Caterina pariva nisciuta para para da un libro dell'orrore. Portava 'na cammisa di notti lorda e tutta pirtusa, i capilli giallastri e bianchizzi arruffati, l'occhi tondi sbarracati, grassissima, curta, un solo denti longo che faciva 'mpressioni nella vucca che sbavava.

«Ti maledico!» fici Caterina talianno a Montalbano con l'occhi pazzi. «Tu abbruscerai vivo nelle fiammi dell'infernu!».

«Appresso ne parliamo» le arrispunnì il commissario.

«Io chiamerei un'ambulanza» suggerì Mimì. «E li spedirei direttamente al manicomio o quello che è».

«In cella di sicurezza non li possiamo tenere» rincarò Fazio.

«Va bene, chiamate l'ambulanza e portateveli fuori. Ringraziate i vigili del fuoco e mandateli a casa.

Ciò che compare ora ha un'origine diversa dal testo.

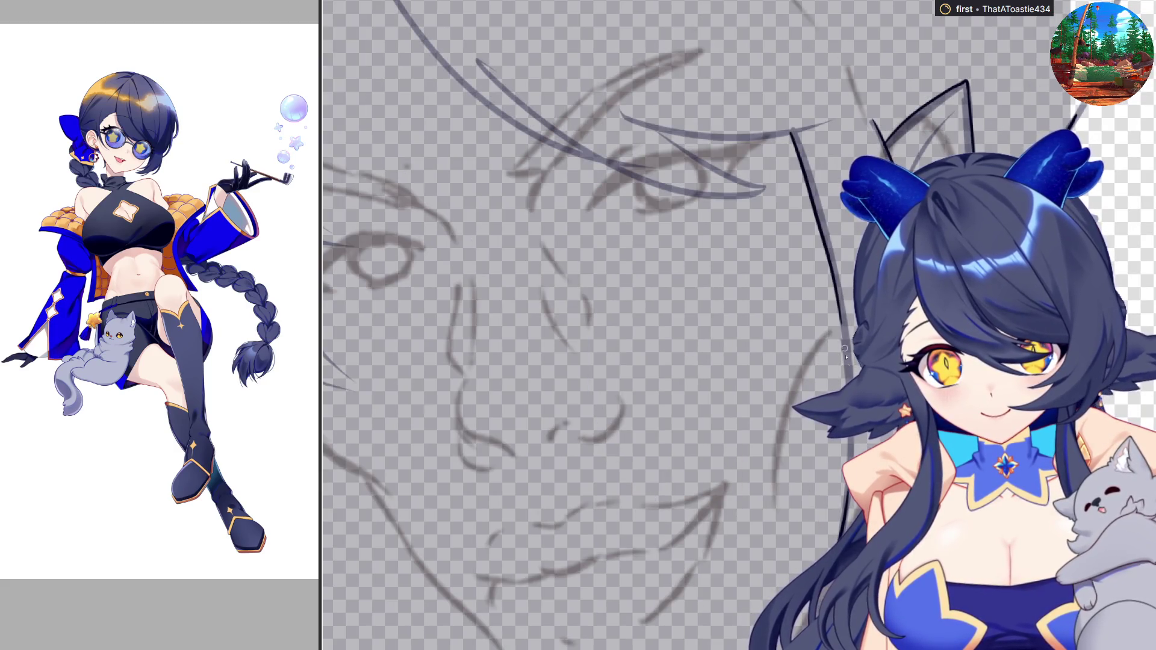
key(h)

La porta è stata sfondata?».

«Non ce n'è stato bisogno, l'ho aperta io dall'interno» disse Fazio.

«E tu che fai?» spiò Augello.

«I fucili li aveva tutti e due lei?» addimannò a Fazio inveci d'arrispunniri.

«Sissi».

«Allura 'n casa deve esserci ancora un'arma, la pistola del patre. Voglio dari un'occhiata. Voi andate, ma lassatimi 'na torcia».

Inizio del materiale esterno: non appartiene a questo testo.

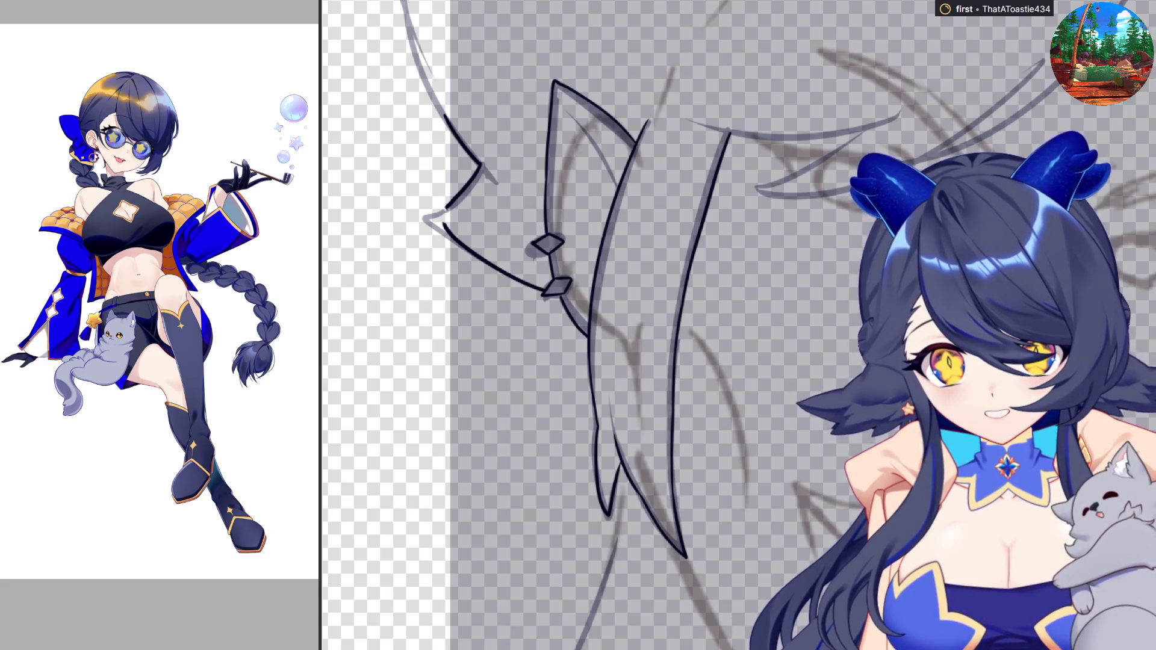
scroll(734, 512, down, 2)
key(h)
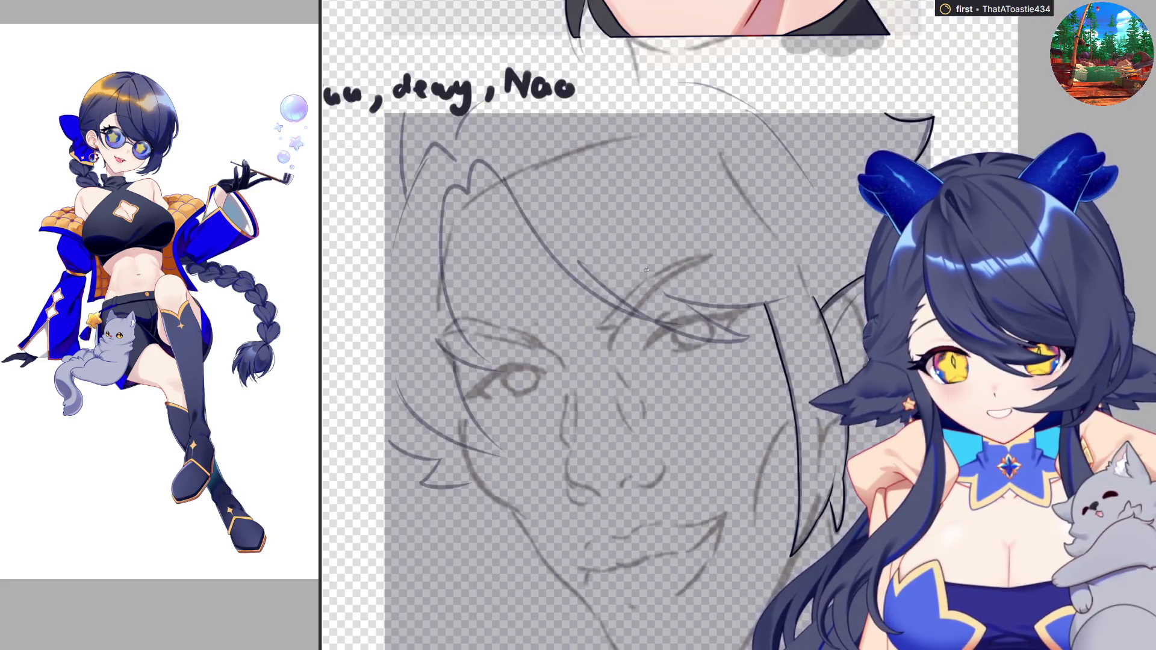
scroll(734, 513, up, 2)
scroll(734, 512, down, 1)
scroll(685, 346, up, 2)
scroll(685, 347, down, 2)
key(h)
Ink a dark stroke across the face, redrawing it until clean, then restore normal orientation
key(ctrl+z)
drag(650, 341, 783, 340)
key(ctrl+z)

Ristato sulo, Montalbano s'infilò il revorbaro 'n sacchetta e fici un passo.

Ma po' ci ripinsò e si rimisi 'n mano l'arma. Vabbeni che non c'era cchiù nisciuno, ma era la casa stissa che lo squietava. La torcia proiettò supra le pareti le ùmmire dei crocifissi che addivintarono giganteschi.

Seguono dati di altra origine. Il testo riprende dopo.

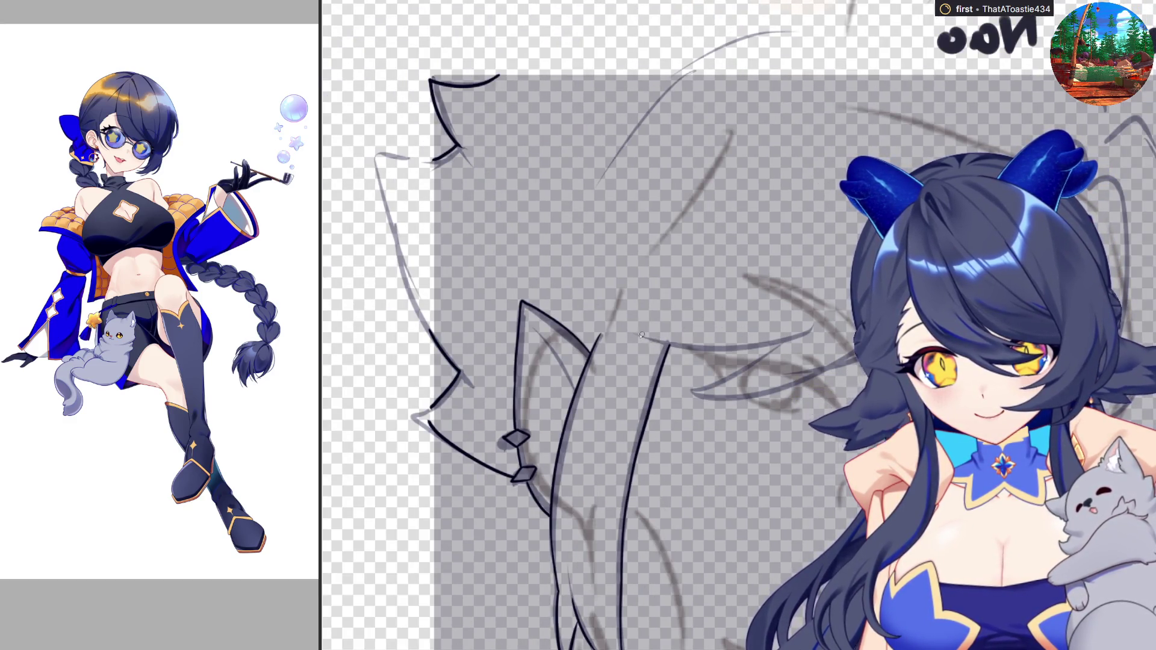
drag(641, 342, 781, 341)
key(ctrl+z)
drag(647, 341, 798, 331)
key(ctrl+z)
drag(638, 341, 788, 341)
key(ctrl+z)
drag(642, 340, 794, 339)
key(ctrl+z)
drag(643, 341, 793, 339)
key(m)
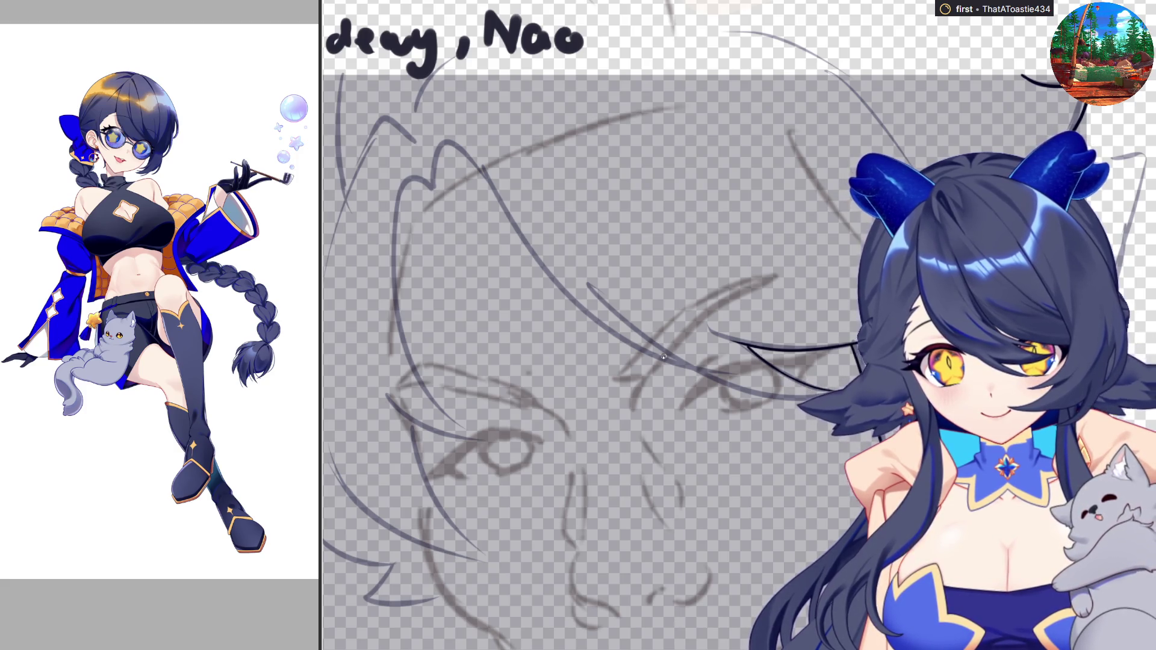
Ink a curving hair stroke over the face and check it in mirrored view
drag(661, 356, 763, 395)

Montalbano attraversò di cursa il corridoio aperto dai sò omini e s'arritrovò nella càmmara che dava nel terrazzo.

Niscì fora, sintiva il bisogno di tanticchia d'aria. E per quanto quella del paìsi era fatta fitusa dal fumo della cimenteria e dai gas delle machine, gli parse aria fina di montagna rispetto all'altra che aviva respirato nelle càmmare dei Palmisano.

Po' tornò dintra e s'addiriggì alla porta che mittiva nel corridoio. Subito a mano manca, c'erano tri càmmare in fila, la pareti di destra era senza aperture.

La prima era la càmmara di letto di Caterina. Supra al comò, al commodino e al tangèr c'erano ammassate centinara di statuine della Madonna ognuna con un lumino addrumato davanti. Alle pareti, 'mpiccicati al muro, un altro centinaro di santini tutti raffiguranti sempri la Madonna. Ogni santino aviva sutta un ripianino di ligno nel quali ci stava un lumino addrumato. Pariva un cimitero di notti.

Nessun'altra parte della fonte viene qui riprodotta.